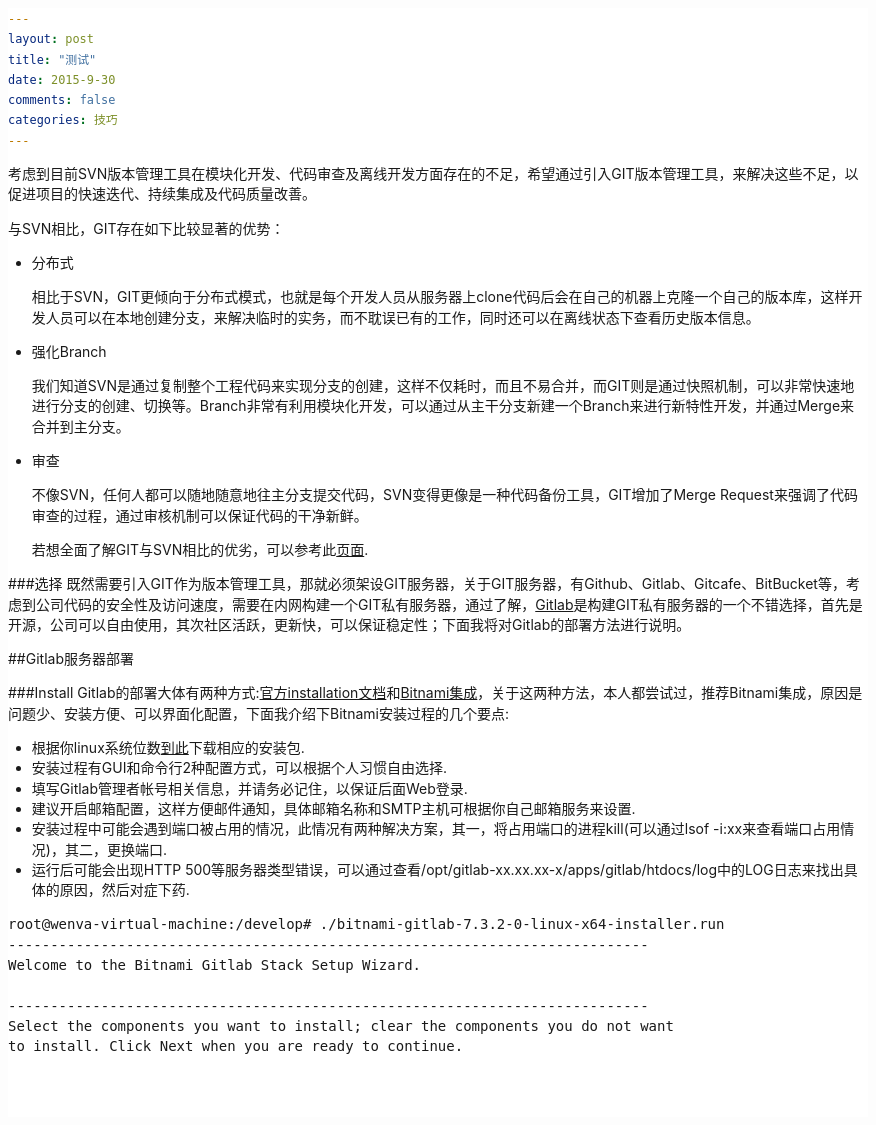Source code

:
 ```yaml
---
layout: post
title: "测试"
date: 2015-9-30
comments: false
categories: 技巧
---
```

考虑到目前SVN版本管理工具在模块化开发、代码审查及离线开发方面存在的不足，希望通过引入GIT版本管理工具，来解决这些不足，以促进项目的快速迭代、持续集成及代码质量改善。

与SVN相比，GIT存在如下比较显著的优势：

* 分布式

	相比于SVN，GIT更倾向于分布式模式，也就是每个开发人员从服务器上clone代码后会在自己的机器上克隆一个自己的版本库，这样开发人员可以在本地创建分支，来解决临时的实务，而不耽误已有的工作，同时还可以在离线状态下查看历史版本信息。
	
* 强化Branch

	我们知道SVN是通过复制整个工程代码来实现分支的创建，这样不仅耗时，而且不易合并，而GIT则是通过快照机制，可以非常快速地进行分支的创建、切换等。Branch非常有利用模块化开发，可以通过从主干分支新建一个Branch来进行新特性开发，并通过Merge来合并到主分支。
	
* 审查

	不像SVN，任何人都可以随地随意地往主分支提交代码，SVN变得更像是一种代码备份工具，GIT增加了Merge Request来强调了代码审查的过程，通过审核机制可以保证代码的干净新鲜。
	
	若想全面了解GIT与SVN相比的优劣，可以参考此[页面](http://www.worldhello.net/2012/04/12/why-git-is-better-than-svn.html).
	
###选择
既然需要引入GIT作为版本管理工具，那就必须架设GIT服务器，关于GIT服务器，有Github、Gitlab、Gitcafe、BitBucket等，考虑到公司代码的安全性及访问速度，需要在内网构建一个GIT私有服务器，通过了解，[Gitlab](https://about.gitlab.com)是构建GIT私有服务器的一个不错选择，首先是开源，公司可以自由使用，其次社区活跃，更新快，可以保证稳定性；下面我将对Gitlab的部署方法进行说明。

##Gitlab服务器部署

###Install
Gitlab的部署大体有两种方式:[官方installation文档](https://github.com/gitlabhq/gitlabhq/blob/master/doc/install/installation.md)和[Bitnami集成](https://bitnami.com/stack/gitlab)，关于这两种方法，本人都尝试过，推荐Bitnami集成，原因是问题少、安装方便、可以界面化配置，下面我介绍下Bitnami安装过程的几个要点:

* 根据你linux系统位数[到此](https://bitnami.com/stack/gitlab/installer)下载相应的安装包.
* 安装过程有GUI和命令行2种配置方式，可以根据个人习惯自由选择.
* 填写Gitlab管理者帐号相关信息，并请务必记住，以保证后面Web登录.
* 建议开启邮箱配置，这样方便邮件通知，具体邮箱名称和SMTP主机可根据你自己邮箱服务来设置.
* 安装过程中可能会遇到端口被占用的情况，此情况有两种解决方案，其一，将占用端口的进程kill(可以通过lsof -i:xx来查看端口占用情况)，其二，更换端口.
* 运行后可能会出现HTTP 500等服务器类型错误，可以通过查看/opt/gitlab-xx.xx.xx-x/apps/gitlab/htdocs/log中的LOG日志来找出具体的原因，然后对症下药.

<pre>
root@wenva-virtual-machine:/develop# ./bitnami-gitlab-7.3.2-0-linux-x64-installer.run 
----------------------------------------------------------------------------
Welcome to the Bitnami Gitlab Stack Setup Wizard.

----------------------------------------------------------------------------
Select the components you want to install; clear the components you do not want 
to install. Click Next when you are ready to continue.
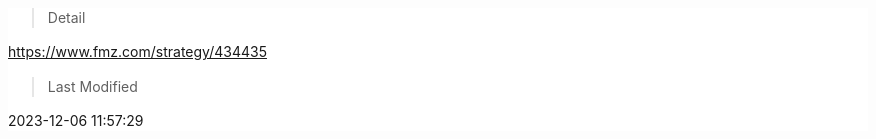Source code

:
 ``` pinescript

```

> Detail

https://www.fmz.com/strategy/434435

> Last Modified

2023-12-06 11:57:29
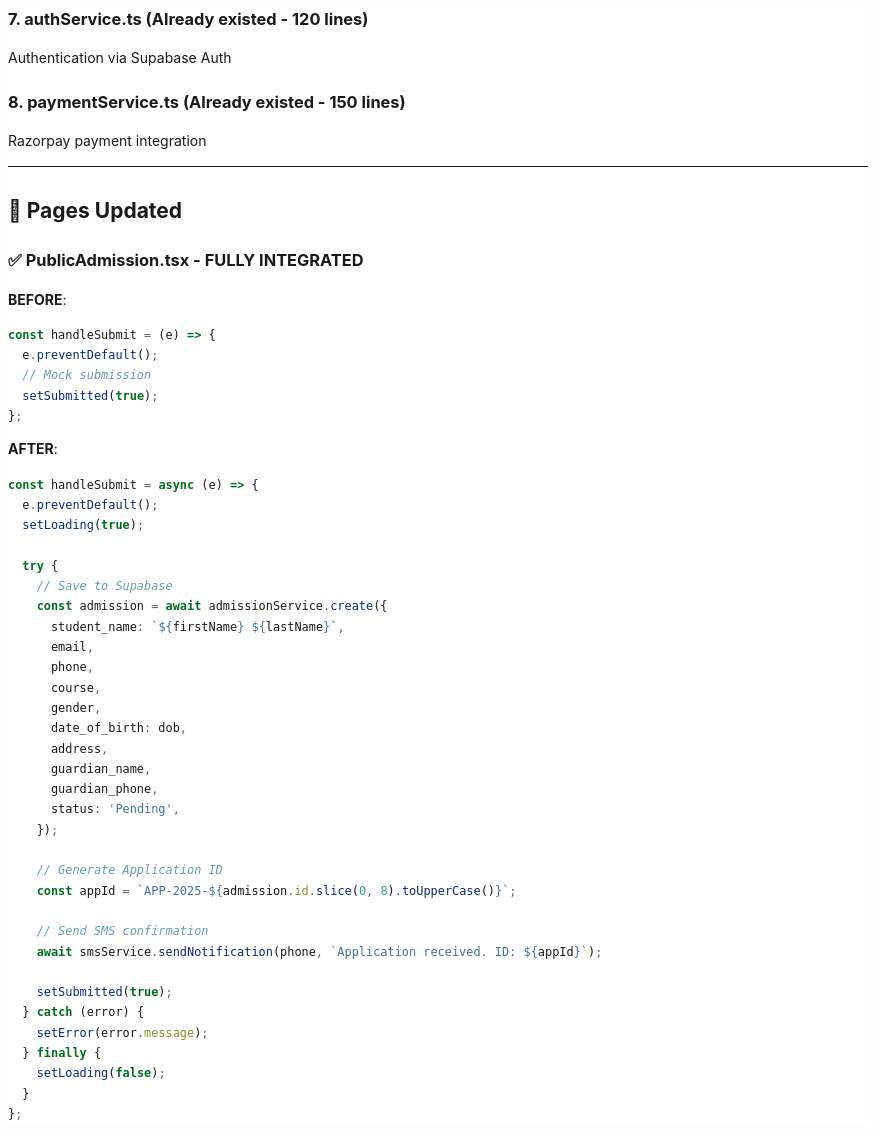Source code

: ### 7. **authService.ts** (Already existed - 120 lines)
Authentication via Supabase Auth

### 8. **paymentService.ts** (Already existed - 150 lines)
Razorpay payment integration

---

## 🔄 Pages Updated

### ✅ **PublicAdmission.tsx** - FULLY INTEGRATED

**BEFORE**:
```typescript
const handleSubmit = (e) => {
  e.preventDefault();
  // Mock submission
  setSubmitted(true);
};
```

**AFTER**:
```typescript
const handleSubmit = async (e) => {
  e.preventDefault();
  setLoading(true);
  
  try {
    // Save to Supabase
    const admission = await admissionService.create({
      student_name: `${firstName} ${lastName}`,
      email,
      phone,
      course,
      gender,
      date_of_birth: dob,
      address,
      guardian_name,
      guardian_phone,
      status: 'Pending',
    });
    
    // Generate Application ID
    const appId = `APP-2025-${admission.id.slice(0, 8).toUpperCase()}`;
    
    // Send SMS confirmation
    await smsService.sendNotification(phone, `Application received. ID: ${appId}`);
    
    setSubmitted(true);
  } catch (error) {
    setError(error.message);
  } finally {
    setLoading(false);
  }
};
```
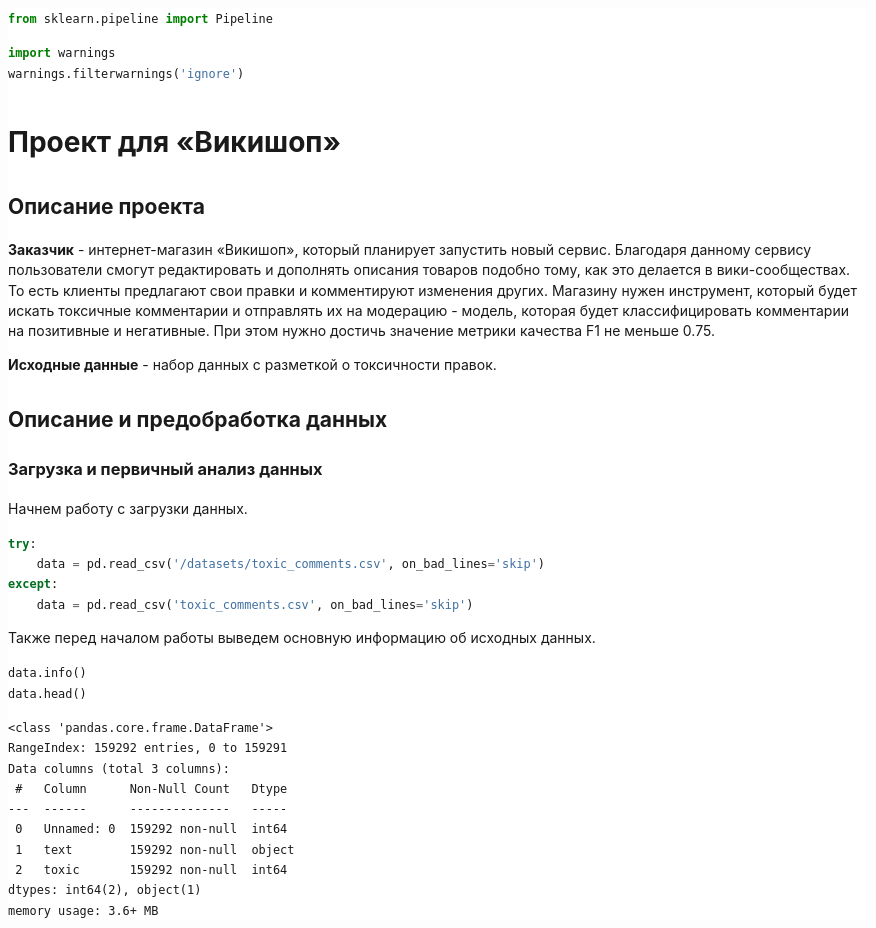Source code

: 

```python
from sklearn.pipeline import Pipeline
```


```python
import warnings
warnings.filterwarnings('ignore')
```

# Проект для «Викишоп»

## Описание проекта

**Заказчик** - интернет-магазин «Викишоп», который планирует запустить новый сервис. Благодаря данному сервису пользователи смогут редактировать и дополнять описания товаров подобно тому, как это делается в вики-сообществах. То есть клиенты предлагают свои правки и комментируют изменения других. Магазину нужен инструмент, который будет искать токсичные комментарии и отправлять их на модерацию - модель, которая будет классифицировать комментарии на позитивные и негативные. При этом нужно достичь значение метрики качества F1 не меньше 0.75.

**Исходные данные** - набор данных с разметкой о токсичности правок.

## Описание и предобработка данных

### Загрузка и первичный анализ данных

Начнем работу с загрузки данных.


```python
try:
    data = pd.read_csv('/datasets/toxic_comments.csv', on_bad_lines='skip')
except:
    data = pd.read_csv('toxic_comments.csv', on_bad_lines='skip')
```

Также перед началом работы выведем основную информацию об исходных данных.


```python
data.info()
data.head()
```

    <class 'pandas.core.frame.DataFrame'>
    RangeIndex: 159292 entries, 0 to 159291
    Data columns (total 3 columns):
     #   Column      Non-Null Count   Dtype 
    ---  ------      --------------   ----- 
     0   Unnamed: 0  159292 non-null  int64 
     1   text        159292 non-null  object
     2   toxic       159292 non-null  int64 
    dtypes: int64(2), object(1)
    memory usage: 3.6+ MB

+-------+

Task to carry out: Only a number belongs in the answer: state how many lines of the entries above hold "object".

Answer space: 2